EXCERPT TO READ:
━━━━━━━━━━━━━━━━━━━━

Training for Transformation

Creating a Work Plan for Local Women in Mozambique

Have you ever attended a United Methodist Women training, learned a lot and then had to figure out how to practically apply your newfound knowledge?

Creating a Work Plan for Local Women in Mozambique
Quitéria leading the morning devotion at the refresher training.

That is exactly what happened to Quitéria Muhota, who participated in the Training for Transformation conference, supported by United Methodist Women in Cape Town, South Africa in October 2019.

 

Ms. Muhota, 48, is a pastor, mother of three and executive secretary to the United Methodist Church in the South West Conference in Mozambique. A graduate of Africa University in Zimbabwe, she and her husband, who is also a pastor, reside in Maxixe, Inhambane. Her quest for knowledge led her to a second training in Maputo, Mozambique in February 2020. In her own words, Ms. Quitéria describes her journey to understanding the capacity and potential for transformation within her community.

 

Training Experience

 

After the Cape Town training, we felt empowered and on a mission. However, once back in our community, we quickly realized that we had all this knowledge and no idea on how to implement our plans. Numerous emails back and forth with our regional missionary and Country Team leader Dr. Catherine Akale revealed that we needed extra help.

 

When the possibility of a refresher training arose, we knew that this was our opportunity to re-do our work plans. We were not leaving without concrete steps regarding implementation. It seems the trainers were of the same mindset because, three days into the training, they announced that we would be conducting field visits and creating a two-day workshop.

━━━━━━━━━━━━━━━━━━━━

WORK TO COMPLETE:
a) In the piece on training women in Mozambique, rewrite the paragraph that begins "Ms. Muhota, 48, is a pastor" as a bulleted list that keeps its main facts.
b) According to the piece on training women in Mozambique, who was the regional missionary and Country Team leader?
c) Write a continuation of the account of Quitéria Muhota's training, beginning after its final sentence.

━━━━━━━━━━━━━━━━━━━━

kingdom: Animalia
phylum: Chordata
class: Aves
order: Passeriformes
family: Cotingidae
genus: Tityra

━━━━━━━━━━━━━━━━━━━━

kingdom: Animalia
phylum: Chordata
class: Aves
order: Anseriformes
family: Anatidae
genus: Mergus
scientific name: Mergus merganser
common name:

━━━━━━━━━━━━━━━━━━━━

EXERCISE RESULTS:
a)
- Quitéria Muhota is 48, a pastor and a mother of three.
- She is executive secretary to the United Methodist Church in the South West Conference in Mozambique.
- She graduated from Africa University in Zimbabwe.
- She and her husband, also a pastor, live in Maxixe, Inhambane.
- She attended a second training in Maputo, Mozambique, in February 2020.
- In her own words, she describes her journey to understanding her community's capacity and potential for transformation.

b) Dr. Catherine Akale.

c)
Both activities were not easy, but now we had the necessary tools. We planned to approach and initiate conversations with strangers on streets and markets, a strategy for outreach. In addition, we spent hours putting together a two-day workshop plan; we executed the plan and received constructive feedback from our colleagues and trainers. By the last day, I knew that I was ready to plan and implement several activities; and that is exactly what I did with my president once we returned to Inhambane.

 

We met twice to revise our work plan which we submitted to Dr. Akale. Finally, we visited our first community in Massinga to conduct a needs assessment. We planned to meet weekly as a team before our country went into a state of emergency due to COVID-19. The United Methodist Women president Leonanda Uacela and I have a strong working relationship. We look forward to continuing our work once the COVID-19 crisis is over.

 

The guidance and patience of the regional missionaries and trainers was incredible. We are encouraged and equipped. The words thank you seem inadequate to describe our gratitude to the United Methodist Women in New York for empowering us to do our best work.

 

May the Lord continue to bless you.

Anglina Mbuolo is a journalist on the United Methodist Women Mozambique Country Team.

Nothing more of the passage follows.